In categories, the closest you can get to “right” is popular–that is, shared in common across a large population of human brains, and / or software systems.

One Instance, Many Categories

When you define categories as predicates, it also becomes obvious that any one thing (i.e. instance) in our world doesn’t belong solely to a single category, because there are likely to be other predicates that includes it.

For example, if we agree on a definition of “object” that’s something like “any clump of atoms that stays together with high statistical reliability when forces in a certain range act on it (like, say, pushing it with my hand)”, then that means that all (or at least most of) the chairs in the world fall into this category as well, as “objects”.

We could also say that a “product” is defined as “any object that’s mass-produced according to a schematic and intended for purchase by a person or organization”. Accordingly, nearly all of the chairs in the world are also products.

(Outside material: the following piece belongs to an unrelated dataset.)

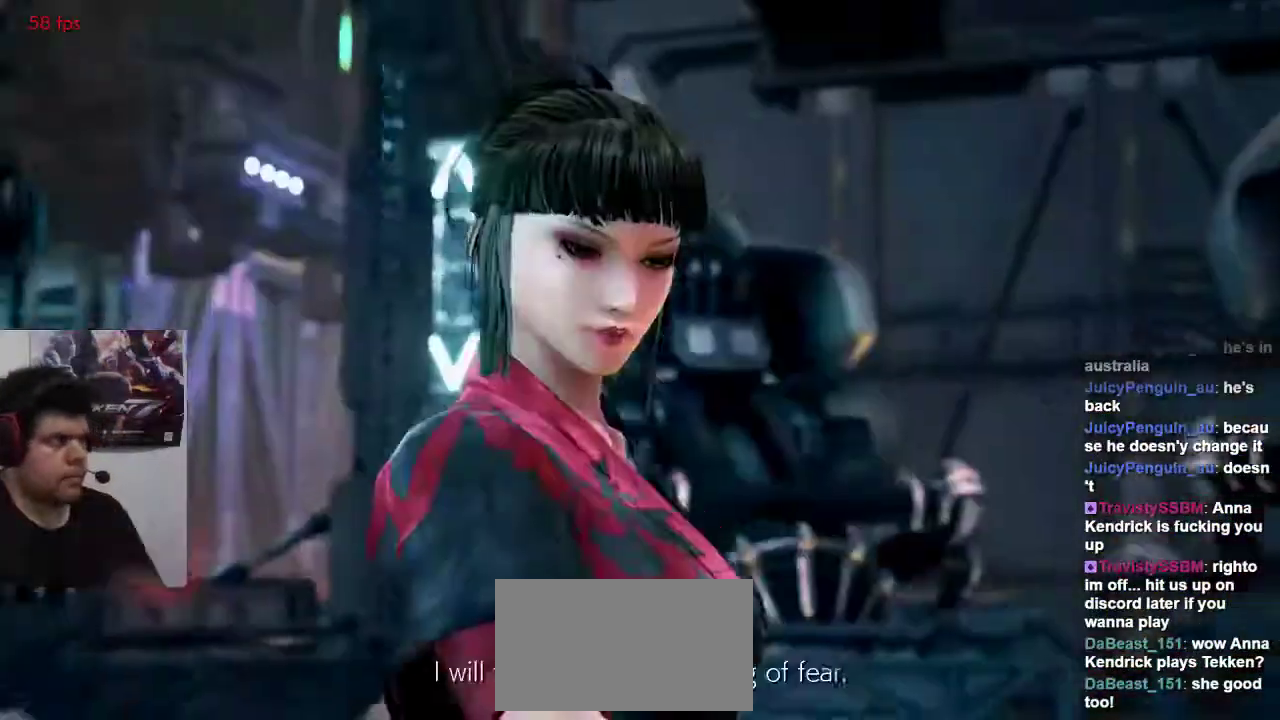
{"dt_ms": 1000, "buttons": [], "left_stick": "center"}
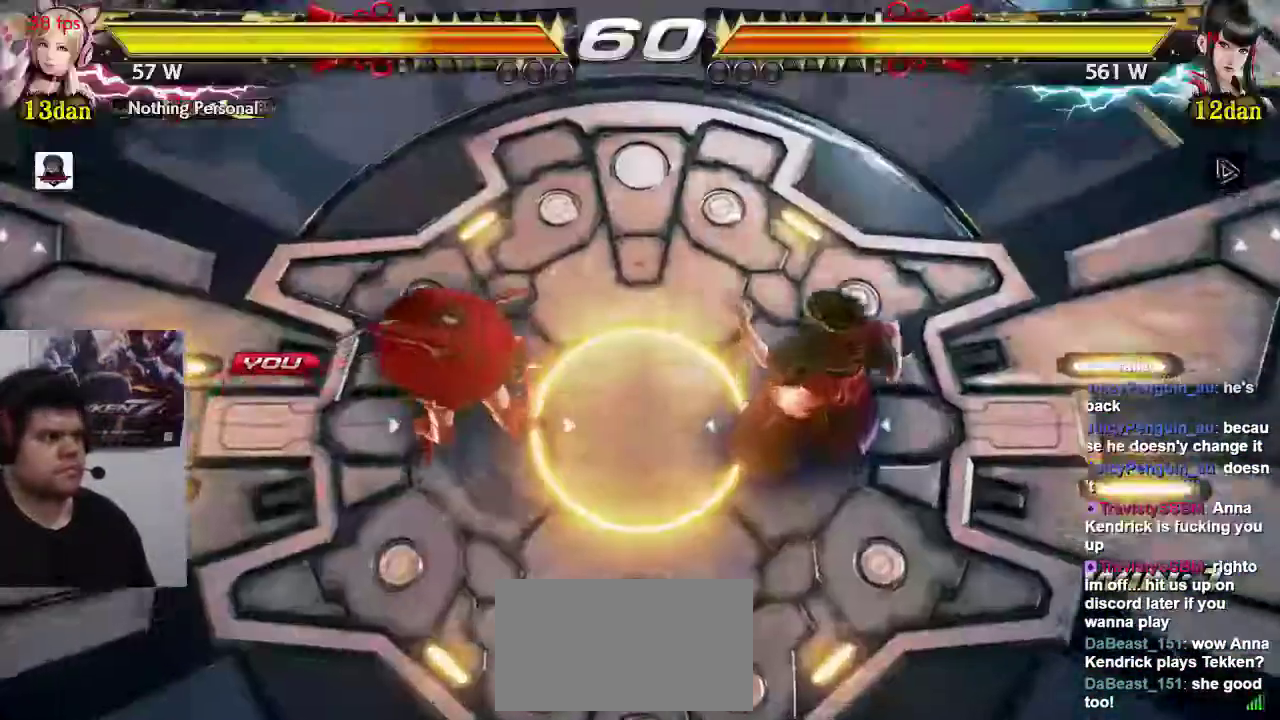
{"dt_ms": 1000, "buttons": [], "left_stick": "center"}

Categories are also generative; if tomorrow, we all agreed that “chmair” is a word for 5-legged chairs, then some set of chairs would also now be chmairs. This sounds dumb, but remember that categories can be arbitrarily complex. In one way of looking it it, the entirety of Moby Dick sketches out a category called “Captain Ahab” (to which no actual human being belongs, but that’s a separate point).

What’s a “proper name” (like Taylor Swift)? It’s merely a label for a category that has a predicate that evaluates to one single instance!

Bee tee dubs, this view implies that something I said in my original article about the mental model of data isn’t technically correct. I said:

There are lots more instances than there are concepts, obviously; “hydrogen atom” is a single concept, but there are vast numbers of actual hydrogen atoms.

But actually, the reverse is true if you think about categories this way. Every hydrogen atom in the universe could potentially be the subject of a category of its own, if anyone actually made that category explicit. I could say “all the hydrogen atoms to the left of this point are one category, and all the hydrogen atoms to the right of this point are another category”. So paradoxically, the infinity of potential categories is much more vast than the set of instances.

Conclusion

I’m making the claim that every category is secretly a predicate, and that labels tend to obscure this fact.

We don't all share the exact same list of predicates for all our category labels, and this is (partly) why communication is a challenge. It’s also why building software systems is difficult business (for example, getting everyone in a company to agree on a list of predicates for what constitutes an “employee”).


[1] - I'm using the sense of the word "predicate" that's common in the world of logic and computer science, based on a Latin root, praedicare, meaning "to proclaim, assert.". This is related to, but not identical with, the sense from grammar, meaning "a description of or action related to a subject).